HChrist Jesus H. Christ states that

Critical mass

will only come about when everybody is given access. Google is a step towards open access, but there are lots of things that are still in the way. Most of the things are behind most of the people who communicate online, rather than out in front of us, meaning they are things we assume everyone knows, like how to turn a computer on, how to open a browser, how to sign up for an email address without getting so frustrated that you throw your computer away. If you can make participating in the online world as easy as talking on the telephone or hanging out on the porch then you will be halfway

there.

This is undoubtedly true, and presents some challenges that have plagued my own conceptualization of pubwan. For my own (somewhat computer literate) purposes, a telnet to an SQL prompt would seem a more effective tool for the type of open content data mining intrinsic in pubwan or Open Humanity. But this would entail an even steeper learning curve than a web site. The problem with scripted web sites is their tendency (the technical term is "webstacle") to nickel and dime the flow of data from the database tables to the end user, who is thus rendered a passive consumer of information.

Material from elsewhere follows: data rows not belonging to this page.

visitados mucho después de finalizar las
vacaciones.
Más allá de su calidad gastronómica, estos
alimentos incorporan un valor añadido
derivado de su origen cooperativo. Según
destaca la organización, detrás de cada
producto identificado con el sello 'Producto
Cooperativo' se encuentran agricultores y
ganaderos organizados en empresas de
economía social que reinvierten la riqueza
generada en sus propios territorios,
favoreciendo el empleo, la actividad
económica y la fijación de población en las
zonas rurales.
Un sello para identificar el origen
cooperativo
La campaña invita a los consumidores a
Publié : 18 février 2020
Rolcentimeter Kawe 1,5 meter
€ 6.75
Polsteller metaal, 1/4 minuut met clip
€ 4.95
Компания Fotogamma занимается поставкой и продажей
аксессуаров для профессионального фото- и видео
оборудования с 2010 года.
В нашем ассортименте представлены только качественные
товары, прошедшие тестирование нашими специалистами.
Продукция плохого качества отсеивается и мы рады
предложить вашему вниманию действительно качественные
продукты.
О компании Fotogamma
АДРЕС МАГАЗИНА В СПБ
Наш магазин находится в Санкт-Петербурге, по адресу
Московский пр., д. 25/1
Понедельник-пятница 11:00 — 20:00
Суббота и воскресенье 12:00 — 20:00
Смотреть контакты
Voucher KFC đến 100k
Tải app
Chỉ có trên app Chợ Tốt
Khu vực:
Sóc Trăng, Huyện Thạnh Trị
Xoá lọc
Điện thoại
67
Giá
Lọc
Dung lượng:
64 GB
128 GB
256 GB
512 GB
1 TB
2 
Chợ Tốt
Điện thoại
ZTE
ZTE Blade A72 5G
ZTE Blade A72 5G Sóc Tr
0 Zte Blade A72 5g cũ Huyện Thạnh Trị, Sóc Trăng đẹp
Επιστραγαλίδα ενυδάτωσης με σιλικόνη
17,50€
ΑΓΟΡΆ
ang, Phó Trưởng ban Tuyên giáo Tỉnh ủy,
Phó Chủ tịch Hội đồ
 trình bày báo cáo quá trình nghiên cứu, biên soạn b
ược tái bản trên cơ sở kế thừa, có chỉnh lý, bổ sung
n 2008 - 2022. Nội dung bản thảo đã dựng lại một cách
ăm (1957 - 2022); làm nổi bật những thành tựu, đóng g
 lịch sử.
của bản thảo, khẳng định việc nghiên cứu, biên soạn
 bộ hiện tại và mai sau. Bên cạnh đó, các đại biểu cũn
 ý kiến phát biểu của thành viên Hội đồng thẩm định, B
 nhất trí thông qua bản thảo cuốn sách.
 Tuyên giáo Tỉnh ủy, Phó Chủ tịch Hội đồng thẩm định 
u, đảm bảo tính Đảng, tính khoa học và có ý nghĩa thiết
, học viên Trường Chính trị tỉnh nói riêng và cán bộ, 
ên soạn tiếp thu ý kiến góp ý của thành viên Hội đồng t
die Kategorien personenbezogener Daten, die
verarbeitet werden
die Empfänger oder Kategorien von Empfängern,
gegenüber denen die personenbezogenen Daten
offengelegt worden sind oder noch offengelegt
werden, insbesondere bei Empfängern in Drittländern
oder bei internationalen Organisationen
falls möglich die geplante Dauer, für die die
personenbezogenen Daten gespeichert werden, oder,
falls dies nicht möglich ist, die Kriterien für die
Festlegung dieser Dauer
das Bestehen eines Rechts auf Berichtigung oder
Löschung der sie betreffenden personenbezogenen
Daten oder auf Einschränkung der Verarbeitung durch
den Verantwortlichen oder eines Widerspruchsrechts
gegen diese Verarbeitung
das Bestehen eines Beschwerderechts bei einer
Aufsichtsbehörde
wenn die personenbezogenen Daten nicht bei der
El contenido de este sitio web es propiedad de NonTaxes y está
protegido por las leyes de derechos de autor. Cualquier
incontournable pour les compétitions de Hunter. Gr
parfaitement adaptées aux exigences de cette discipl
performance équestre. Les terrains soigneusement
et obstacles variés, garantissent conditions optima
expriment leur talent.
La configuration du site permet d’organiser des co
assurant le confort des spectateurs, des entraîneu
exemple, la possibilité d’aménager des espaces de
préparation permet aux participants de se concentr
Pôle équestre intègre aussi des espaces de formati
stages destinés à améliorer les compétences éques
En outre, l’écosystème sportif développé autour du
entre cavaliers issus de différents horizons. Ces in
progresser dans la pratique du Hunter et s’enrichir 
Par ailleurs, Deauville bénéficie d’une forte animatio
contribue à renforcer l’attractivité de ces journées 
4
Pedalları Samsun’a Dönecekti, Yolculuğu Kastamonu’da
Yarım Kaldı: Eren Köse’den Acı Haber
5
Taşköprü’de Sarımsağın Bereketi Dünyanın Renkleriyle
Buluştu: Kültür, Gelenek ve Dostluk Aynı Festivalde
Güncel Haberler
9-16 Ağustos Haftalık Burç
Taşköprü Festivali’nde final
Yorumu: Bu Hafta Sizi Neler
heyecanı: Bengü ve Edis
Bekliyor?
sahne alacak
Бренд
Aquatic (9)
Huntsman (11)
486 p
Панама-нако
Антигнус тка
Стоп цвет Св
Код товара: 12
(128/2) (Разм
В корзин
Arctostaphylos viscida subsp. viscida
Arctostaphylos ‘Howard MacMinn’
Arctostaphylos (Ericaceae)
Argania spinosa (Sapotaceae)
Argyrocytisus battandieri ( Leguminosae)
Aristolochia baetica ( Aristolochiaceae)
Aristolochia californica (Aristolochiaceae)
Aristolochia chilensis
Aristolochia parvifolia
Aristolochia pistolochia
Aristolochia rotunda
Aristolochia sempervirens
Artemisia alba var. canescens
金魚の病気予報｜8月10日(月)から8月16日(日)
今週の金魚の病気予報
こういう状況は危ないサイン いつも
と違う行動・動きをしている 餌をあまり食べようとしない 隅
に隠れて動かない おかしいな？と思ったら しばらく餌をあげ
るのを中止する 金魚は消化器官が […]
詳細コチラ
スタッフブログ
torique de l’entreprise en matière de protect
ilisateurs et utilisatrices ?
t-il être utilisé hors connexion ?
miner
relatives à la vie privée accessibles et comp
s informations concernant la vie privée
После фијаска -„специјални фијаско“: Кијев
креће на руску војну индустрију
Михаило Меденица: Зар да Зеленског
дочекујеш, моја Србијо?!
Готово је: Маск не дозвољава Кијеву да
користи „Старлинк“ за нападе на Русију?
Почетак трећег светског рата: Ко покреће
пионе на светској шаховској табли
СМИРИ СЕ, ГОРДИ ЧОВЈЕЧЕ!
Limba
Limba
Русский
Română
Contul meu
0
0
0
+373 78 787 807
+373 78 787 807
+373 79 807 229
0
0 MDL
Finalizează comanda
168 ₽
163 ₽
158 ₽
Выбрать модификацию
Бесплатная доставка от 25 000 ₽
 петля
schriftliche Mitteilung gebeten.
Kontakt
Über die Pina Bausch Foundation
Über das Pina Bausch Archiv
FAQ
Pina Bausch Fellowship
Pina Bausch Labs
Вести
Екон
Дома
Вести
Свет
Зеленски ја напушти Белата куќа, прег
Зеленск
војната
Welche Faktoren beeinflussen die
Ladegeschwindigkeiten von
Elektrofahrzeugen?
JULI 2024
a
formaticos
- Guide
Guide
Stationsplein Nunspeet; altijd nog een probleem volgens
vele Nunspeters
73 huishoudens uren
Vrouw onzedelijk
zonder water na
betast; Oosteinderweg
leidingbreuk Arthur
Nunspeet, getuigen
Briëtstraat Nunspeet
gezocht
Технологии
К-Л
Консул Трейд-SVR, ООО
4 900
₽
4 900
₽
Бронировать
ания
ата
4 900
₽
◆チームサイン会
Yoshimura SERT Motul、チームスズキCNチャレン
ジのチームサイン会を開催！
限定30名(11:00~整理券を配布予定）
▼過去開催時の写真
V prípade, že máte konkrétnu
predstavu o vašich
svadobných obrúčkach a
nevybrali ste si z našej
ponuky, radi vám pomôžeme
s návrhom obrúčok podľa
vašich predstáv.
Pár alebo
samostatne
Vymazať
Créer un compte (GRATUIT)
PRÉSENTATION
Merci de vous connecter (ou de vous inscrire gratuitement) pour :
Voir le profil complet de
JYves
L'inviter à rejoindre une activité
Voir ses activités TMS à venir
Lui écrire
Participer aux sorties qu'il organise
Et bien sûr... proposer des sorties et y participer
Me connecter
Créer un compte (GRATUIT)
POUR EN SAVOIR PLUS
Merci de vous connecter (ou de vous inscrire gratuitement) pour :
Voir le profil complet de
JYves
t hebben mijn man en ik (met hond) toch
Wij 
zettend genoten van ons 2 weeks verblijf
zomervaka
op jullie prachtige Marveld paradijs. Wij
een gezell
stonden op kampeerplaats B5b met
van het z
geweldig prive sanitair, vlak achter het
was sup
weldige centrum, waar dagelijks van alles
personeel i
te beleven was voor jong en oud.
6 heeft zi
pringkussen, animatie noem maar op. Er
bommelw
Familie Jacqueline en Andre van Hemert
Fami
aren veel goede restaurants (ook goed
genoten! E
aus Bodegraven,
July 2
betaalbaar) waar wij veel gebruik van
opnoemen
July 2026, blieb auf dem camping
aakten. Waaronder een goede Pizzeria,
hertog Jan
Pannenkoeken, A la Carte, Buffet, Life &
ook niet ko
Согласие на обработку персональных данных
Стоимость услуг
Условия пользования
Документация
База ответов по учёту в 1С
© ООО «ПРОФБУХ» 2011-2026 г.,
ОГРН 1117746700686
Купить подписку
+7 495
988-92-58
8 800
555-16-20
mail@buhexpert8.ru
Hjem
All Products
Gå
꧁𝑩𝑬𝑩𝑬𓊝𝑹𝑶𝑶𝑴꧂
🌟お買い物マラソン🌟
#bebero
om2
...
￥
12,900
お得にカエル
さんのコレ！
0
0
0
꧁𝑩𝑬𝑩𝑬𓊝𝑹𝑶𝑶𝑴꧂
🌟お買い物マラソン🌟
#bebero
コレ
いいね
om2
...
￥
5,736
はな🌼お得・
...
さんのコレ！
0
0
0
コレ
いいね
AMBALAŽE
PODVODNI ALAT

I hope it is possible to come up with an information retrieval method more beginner friendly than the web and at least as flexible (and "power user friendly") as SQL.

A handful of comments down, Ixnaum brings up the following:

Does anyone

else have ideas for good starting points? Areas where groups - want - to prove that they have nothing to hide? Programmers and their

source were the first to step up - who could be next?

Data entry operators could be next. I used to be one, back when such opportunities actually existed in this country. Data entry is one of the most portable (outsourceable) forms of labor (still?) in existence. It is also fast becoming one of the most automatable. This means that people with data entry skills have little or nothing to lose by choosing donation of their efforts over a desperate attempt to sell them. The end product of this could be a large amount of open-content machine-readable data to "mine" with your open-source My SQL interpreter.

The devil's advocate in the discussion of Open Humanity has been theircompetitor, whose contributions dominate the second half of the annotation stream with a snarky ongoing hammering in of the fact that humyn nature is selfish, life is competitive, I've got mine, etc.


The Open Humanity piece is definitely worth a visit to halfbakery by any pubwan participant. Somewhat ironically, the conversation on halfbakery is taking place between participants who are completely anonymous.